Passage provided -
*** Begin section ***
1. Assessability of rent from factory sheds and electric installations under section 28 or section 56(2)(iii) of the Income-tax Act, 1961.
2. Assessability of rent from non-factory buildings including godowns under the head 'Business' or section 22 of the Income-tax Act, 1961.

Issue-wise Detailed Analysis:

1. Assessability of Rent from Factory Sheds and Electric Installations:

The primary issue was whether the rent received from factory sheds and electric installations should be assessed under section 28 (Profits and gains of business or profession) or section 56(2)(iii) (Income from other sources) of the Income-tax Act, 1961. The assessee-company, incorporated on July 31, 1959, had not commenced its manufacturing business due to the unavailability of certain machinery. Consequently, the assets, including factory sheds and electric installations, were let out. The Income-tax Officer initially assessed the rental income under the head "Property" or "Other sources."

The Tribunal found that the factory shed with electrical installations was peculiarly suited only for manufacturing purposes. The high tension wires and transformers installed could only be utilized along with the factory shed. Since the assessee had not commenced the business of manufacture, the Tribunal held that the hire of factory sheds and electrical installations fell within the scope of section 56(2)(iii) of the 1961 Act.

The department argued that the rent received should be assessed under section 22 (Income from house property) and not under section 28 or section 56(2)(iii), contending that the true intention of letting out the assets was not clear due to the absence of written agreements.

The court, however, concluded that the rent received from the factory sheds and electric installations was assessable under section 56(2)(iii) of the Income-tax Act, 1961. The court noted that the assets were inseparable and could not be utilized separately from the factory sheds, aligning with the principles enunciated by the Supreme Court in Sultan Brothers Private Ltd. v. Commissioner of Income-tax.

2. Assessability of Rent from Non-factory Buildings Including Godowns:

The second issue was whether the rent from non-factory buildings, including godowns, should be assessed under the head 'Business' or section 22 of the Income-tax Act, 1961. The Tribunal found that the assessee had utilized the factory buildings, including godowns, for its own business of purchase and sale of pipe fittings and only let out the surplus portion. Consequently, the Tribunal held that the rental from non-factory buildings was assessable under the head "Business."
*** End section ***
(Saved data entries)
*** Begin section ***
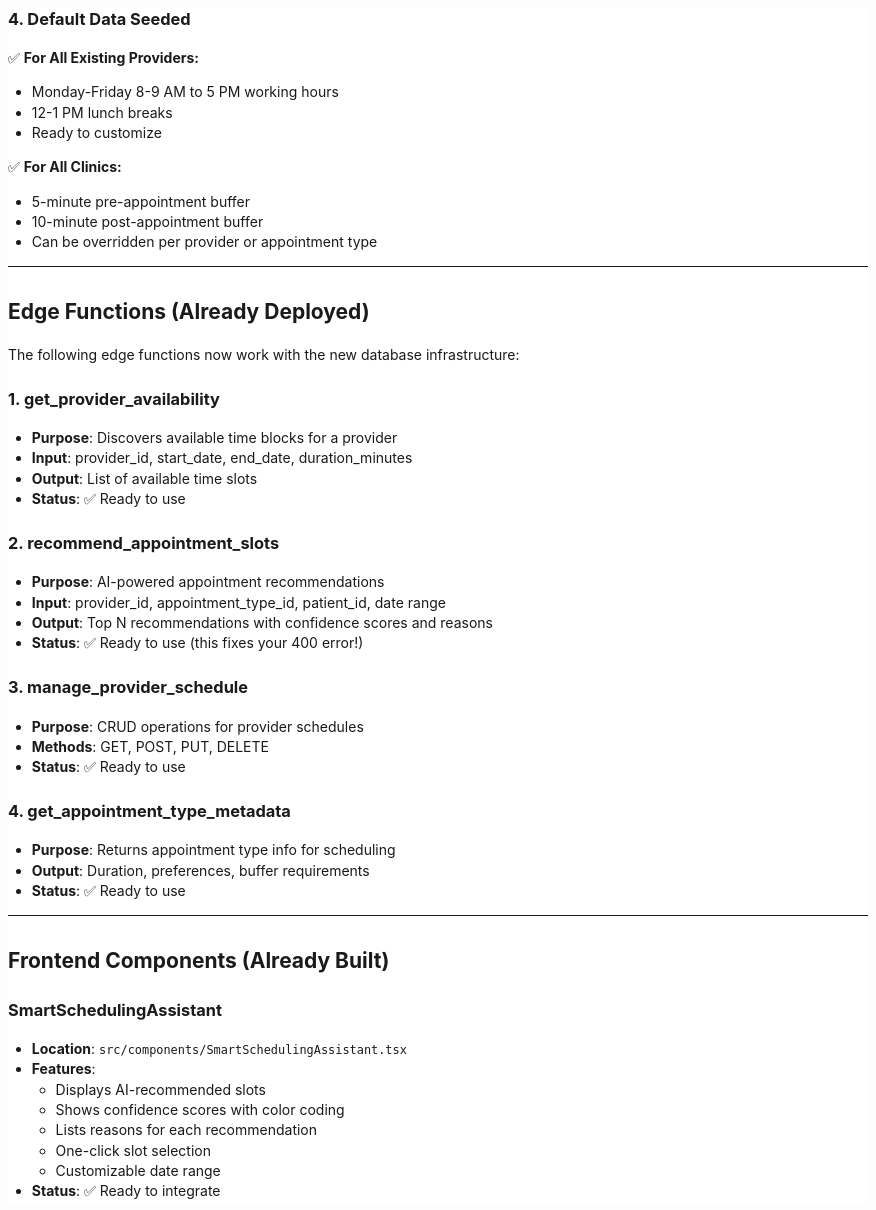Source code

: ### 4. Default Data Seeded

✅ **For All Existing Providers:**
- Monday-Friday 8-9 AM to 5 PM working hours
- 12-1 PM lunch breaks
- Ready to customize

✅ **For All Clinics:**
- 5-minute pre-appointment buffer
- 10-minute post-appointment buffer
- Can be overridden per provider or appointment type

---

## Edge Functions (Already Deployed)

The following edge functions now work with the new database infrastructure:

### 1. get_provider_availability
- **Purpose**: Discovers available time blocks for a provider
- **Input**: provider_id, start_date, end_date, duration_minutes
- **Output**: List of available time slots
- **Status**: ✅ Ready to use

### 2. recommend_appointment_slots
- **Purpose**: AI-powered appointment recommendations
- **Input**: provider_id, appointment_type_id, patient_id, date range
- **Output**: Top N recommendations with confidence scores and reasons
- **Status**: ✅ Ready to use (this fixes your 400 error!)

### 3. manage_provider_schedule
- **Purpose**: CRUD operations for provider schedules
- **Methods**: GET, POST, PUT, DELETE
- **Status**: ✅ Ready to use

### 4. get_appointment_type_metadata
- **Purpose**: Returns appointment type info for scheduling
- **Output**: Duration, preferences, buffer requirements
- **Status**: ✅ Ready to use

---

## Frontend Components (Already Built)

### SmartSchedulingAssistant
- **Location**: `src/components/SmartSchedulingAssistant.tsx`
- **Features**:
  - Displays AI-recommended slots
  - Shows confidence scores with color coding
  - Lists reasons for each recommendation
  - One-click slot selection
  - Customizable date range
- **Status**: ✅ Ready to integrate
*** End section ***
Instructions to follow - Write the next part of the case summary on taxing rent from factory sheds and other buildings under the Income-tax Act, 1961, starting after its last sentence.

Result below -
The department contended that the income derived from such letting out could not be considered business income as the object clauses of the memorandum of association did not indicate that letting out properties was part of the assessee's business.

The court held that the income derived by the assessee by way of rent from the non-factory buildings, including godowns, was business income. The court observed that the non-factory buildings and godowns were commercial assets utilized by the assessee for its business purposes, and the surplus portions were let out. The income derived from such letting out was considered to be business income, aligning with the principles established in previous Supreme Court decisions.

Conclusion:

The court answered the first question by holding that the rent received from the factory sheds and electric installations was assessable under section 56(2)(iii) of the Income-tax Act, 1961. The second question was answered in the affirmative, stating that the rent from non-factory buildings, including godowns, was assessable under the head "Business." The court also noted that the reference application by the department was not justified given the meager amount of tax involved and the well-settled principles. The department was directed to pay the costs of the reference to the assessee.